What shifted his trajectory was not a crisis, but a conversation. A coworker, Evan, invited him to a small group that met weekly after work. Jordan declined initially, giving the excuse of time and other obligations, but the invitation remained open. Weeks later, he agreed to attend, not out of conviction, but curiosity.

“I expected it to feel uncomfortable,” he said. “Or like I would need to have answers I didn’t have.” Instead, the environment was quieter than he anticipated. The group was small, the discussion unstructured, and the tone noticeably patient. Questions were not dismissed or redirected. They were engaged.

“That was the first time I felt like I didn’t have to resolve everything immediately,” Jordan said. “I could just sit with it.” Over time, those conversations helped him to began to reshape how he approached faith. Rather than viewing doubt as something to eliminate, he began to understand it as something to examine. Scripture, which had once felt familiar to the point of assumption, became something he read more attentively, often alongside others who were also working through their own uncertainties.

“It wasn’t that my questions disappeared,” he said. “It was that I wasn’t trying to avoid them anymore.”

Pastors and ministry leaders note that this pattern is increasingly common, particularly among young adults who return to faith after a period of disengagement. The process is rarely immediate and often involves a re-evaluation of previously held assumptions. What distinguishes sustained return, however, is not the absence of doubt, but the presence of community and the willingness to remain engaged through uncertainty.

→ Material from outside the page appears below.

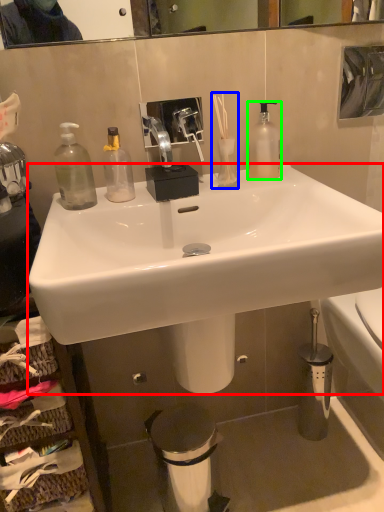
Question: Estimate the real-world distances between objects in this image. Which object is farther from sink (highlighted by a red box), toiletry (highlighted by a blue box) or bottle (highlighted by a green box)?

Choices:
 (A) toiletry
 (B) bottle

Answer: (B)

For Jordan, belief did not return as certainty. It returned as trust; measured, considered, and still developing. 

“I don’t think I believe in the same way I did before,” he said. “But I think I understand it differently now.” That distinction reflects a broader shift in how faith is experienced. Rather than relying on inherited structure alone, belief becomes something that is personally examined and gradually integrated into daily life. It is less about immediate resolution and more about continued participation.

Jordan continues to attend the same small group that first reintroduced him to the community. His questions have not fully resolved, nor does he expect them to. What has changed is his posture toward them. “I’m still asking questions,” he said. “But I’m not asking them from a distance anymore.” 

In many ways, that movement, from distance to engagement, marks the beginning of belief. Not as a conclusion. But as a return.